> [Tâche]: Reprenez la critique de l'Arabella chantée par Anja Harteros à Munich et poursuivez-la à partir de sa dernière phrase.

> [Texte présenté]:
********************
Anja Harteros triomphe dans la production munichoise d´Arabella
Photo: Wilfried Hösl

Un spectacle très visuel servi par un plateau exceptionnel avec au centre le toute l´attention, la magnifique, la fabuleuse, l´extraordinaire Arabella d´Anja Harteros qui nous fait frissonner de bonheur lyrique et théâtral d´un bout à l´autre du spectacle. La voix s´élève, claire, limpide, cristalline comme un ruisseau joyeux qui jaillit des montagnes avec un vibrato à faire pleurer les anges. La personnalité de la chanteuse, avec son être moral, sa noblesse et sa retenue conviennent parfaitement à ce personnage qu´elle interprète avec le plus grand naturel. Il y a chez Harteros une palette d´émotions élevées qui sont en parfaite adéquation avec les qualités qu´Hofmannstahl attribue à Arabella. Son Arabella est une démonstration d´excellence.
********************
> [Données enregistrées]:
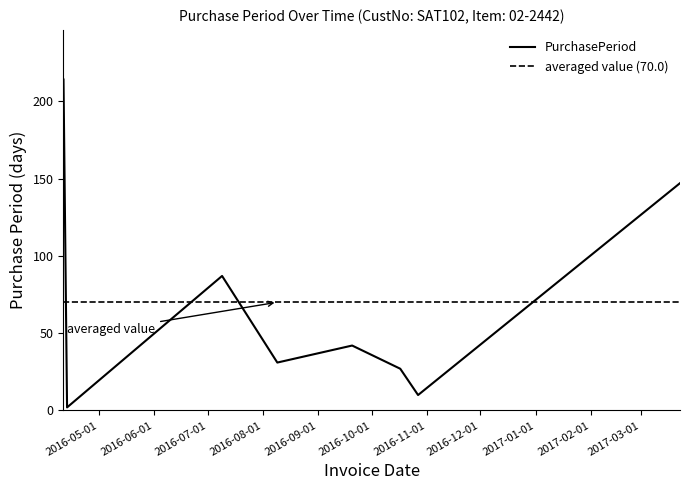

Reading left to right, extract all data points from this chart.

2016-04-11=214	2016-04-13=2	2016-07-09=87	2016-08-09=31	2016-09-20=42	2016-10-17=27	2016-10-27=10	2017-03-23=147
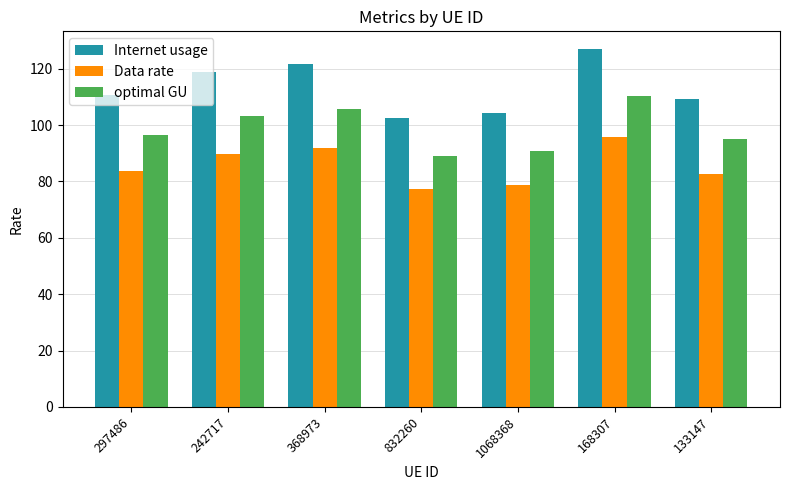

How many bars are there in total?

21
********************
> [Réponse]:
Comme ne le dit pas le dicton, un bonheur ne vient jamais seul. Le second grand bonheur de la soirée, c´est la Zendka d´Hanna-Elisabeth Müller, dont le talent lyrique, au fil des spectacles du Bayerische Staatsoper, n´en finit pas d´enchanter. Le duo de sopranos du premier acte est une page d´anthologie. Hanna-Elisabeth Müller charme tant en garçon qu´en fille, avec une transformation des plus réussies et le don d´exprimer l´ingénuité et la fougue juvénile du personnage. Le Mandryka de Thomas J. Mayer est d´une belle étoffe vocale, avec un baryton généreux, et qui compense par des subtilités et une finesse d´interprétation ce qui lui manque parfois de puissance. La voix prend cependant de l´ampleur au long des scènes pour aboutir à une scène finale au duo éblouissant. Au pupitre, une des meilleurs baguettes mondiales pour cet opéra, le chef suisse Philippe Jordan, directeur musical de l´Opéra de Paris, qui  vient à Munich de diriger un somptueux Tristan und Isolde, apporte son expertise de cet opéra de Straussqu´il pratique depuis trois ans. Sa direction précise souligne avec amour et humour la critique sociale amusée  de l´écriture straussienne et rencontre fort bien  l´esprit de la mise en scène. 

Une production couronnée d´un immense succès pour cet opéra fleuron du Festival munichois d´opéra.